もう一つのぎおん祭り
令和〇年七月某日。丸小一家は、主の高至の転勤により、東京から京都の祇園町に引っ越してきた。
小学二年生の息子竜也は、家の近所で祭りが開催されているのをクラスメートから聞き、「ねえ、お父さん。なんかこの近くで祭りをやってるみたいなんだ。次の日曜日に連れていってよ」と、高至にせがんだ。

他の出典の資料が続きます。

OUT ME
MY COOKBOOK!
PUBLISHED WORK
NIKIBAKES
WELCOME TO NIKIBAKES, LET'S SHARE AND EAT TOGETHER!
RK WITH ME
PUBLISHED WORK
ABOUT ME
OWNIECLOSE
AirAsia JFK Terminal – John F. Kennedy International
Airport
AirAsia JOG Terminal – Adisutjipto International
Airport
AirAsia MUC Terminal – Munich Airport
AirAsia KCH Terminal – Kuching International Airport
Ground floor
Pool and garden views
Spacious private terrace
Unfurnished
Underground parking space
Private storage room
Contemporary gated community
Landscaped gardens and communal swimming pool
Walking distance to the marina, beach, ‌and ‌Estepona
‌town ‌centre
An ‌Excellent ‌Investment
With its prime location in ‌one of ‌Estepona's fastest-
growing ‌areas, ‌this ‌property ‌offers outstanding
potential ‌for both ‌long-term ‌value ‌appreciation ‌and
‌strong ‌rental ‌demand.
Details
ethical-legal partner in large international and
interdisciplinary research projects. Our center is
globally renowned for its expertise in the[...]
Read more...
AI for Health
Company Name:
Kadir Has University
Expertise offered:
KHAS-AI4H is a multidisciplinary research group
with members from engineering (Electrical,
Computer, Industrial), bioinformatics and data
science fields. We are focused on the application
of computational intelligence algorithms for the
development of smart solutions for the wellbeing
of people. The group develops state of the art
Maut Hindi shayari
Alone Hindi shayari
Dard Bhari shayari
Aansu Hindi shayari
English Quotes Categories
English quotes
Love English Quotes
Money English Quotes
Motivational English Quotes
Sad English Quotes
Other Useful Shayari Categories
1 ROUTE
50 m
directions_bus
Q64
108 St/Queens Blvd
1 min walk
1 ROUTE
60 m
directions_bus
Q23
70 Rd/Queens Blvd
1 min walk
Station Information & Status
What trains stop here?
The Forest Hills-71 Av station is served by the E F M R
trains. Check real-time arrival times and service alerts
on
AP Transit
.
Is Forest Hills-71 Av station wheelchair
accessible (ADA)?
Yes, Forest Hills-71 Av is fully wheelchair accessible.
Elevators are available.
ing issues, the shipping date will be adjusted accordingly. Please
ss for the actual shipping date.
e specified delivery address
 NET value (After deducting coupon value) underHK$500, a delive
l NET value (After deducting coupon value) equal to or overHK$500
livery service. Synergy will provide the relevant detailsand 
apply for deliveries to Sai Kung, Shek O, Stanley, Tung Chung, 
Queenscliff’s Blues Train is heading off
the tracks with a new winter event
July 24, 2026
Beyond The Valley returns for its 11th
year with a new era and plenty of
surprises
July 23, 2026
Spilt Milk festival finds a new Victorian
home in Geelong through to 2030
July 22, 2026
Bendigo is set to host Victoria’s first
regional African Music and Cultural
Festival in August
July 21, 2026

「祭り? ああ、多分それは祇園祭のことだろう。でも、行くのはちょっと面倒くさいな。父さん転勤したばかりで気疲れしてるから、休みの日は家でのんびりしたいんだよ」
「ええー! そんなこと言わないで行こうよう。せっかく京都に引っ越してきたんだから、その地特有の催事を満喫しようよ」
「お前、特有とか催事とか満喫とか、一体どこでそんな言葉覚えたんだよ。小二が使う言葉じゃないだろ」
「そんな話の論点をすり替えてごまかそうとしたって、そうは問屋が卸さないからね」
「おいおい、今度は論点に問屋か。お前、本当に小二か?」
「なに当たり前のこと聞いてるの。それより祭りはどうするの? 連れて行ってくれるの?」
「そうだな。じゃあ、日曜までに考えとくよ」
日曜日の朝、竜也はウキウキ気分で、高至を起こしに行った。
「お父さん、早く起きてよ。今日、祭りに連れて行ってくれるんでしょ」
「ああ? 父さん、疲れてるんだよ。もう少し寝かせといてくれよ」
「もう九時だよ。早く行こうよ。この前ちゃんと約束したじゃないか」
「俺は行くなんて一言も言ってないぞ。ただ、考えとくと言っただけだ」
「今さらそんなこと言うなんてズルいよ! もうぼくは、行く気満々なんだからね!」
「まあ、少し落ち着けよ。なにもわざわざ出掛けなくても、祭りなら家の中でもできるじゃないか」
「どういうこと?」
「じゃあ、今から父さんが実践してやるから、そこで見てろ」
そう言うと、高至は「ピカッ! ビリビリビリッ! タタタッ! ブルーンブルーン! カラカラッ!」と、謎の言葉を発しながら部屋を歩き回った。
「なにしてるの、お父さん?」
「なんだよ。ませたこと言ってても、やっぱりまだ子供だな。父さんのやってることが分からないのか」
「分からないから聞いてるんだよ。もったいぶってないで、早く教えてよ」
「じゃあ、しょうがないから教えてやるか。父さんは今、擬音を発しながら部屋を歩き回っただろ? つまり、これもれっきとした、ぎおん祭りなんだよ」
「なんだ、そういうことだったのか。じゃあ、ぼくも一緒にやっていい?」
「もちろんさ。じゃあ、父さんが先に行くから、お前は後から付いて来いよ」
「うん、わかった」
「じゃあ、いくぞ。ブリブリッ! タンタン! ポローン! テケテケテケッ!」
「パンパン! コロコロッ! バキューンバキューン! プニップニッ!」
二人が思いつくままの擬音を発しながら部屋を歩き回っていると、「あらっ、あなたたち何してるの?」という怪訝な声が二人の耳に届いた。
「あっ、お母さん! 今、お父さんと祭りを楽しんでるんだ!」
「祭り?」
「うん。こうやって擬音を発しながら部屋を歩いてるだけなんだけど、これがけっこう楽しくてさ。お母さんも一緒にやろうよ」
「ええー! そんなのが本当に楽しいの?」
竜也の言葉に半信半疑ながらも、母親の美紀子は「ギーッ! リリーン! ボヨーンボヨーン! サササッ!」と、擬音を発しながら部屋を歩き始めた。
「あははっ! これ、実際にやってみると、けっこう楽しいかも!」
「ねっ、ぼくの言った通りだろ。じゃあ、今から三人で一緒にやろう」
その後、丸小一家は心ゆくまで、この擬音祭りを堪能した。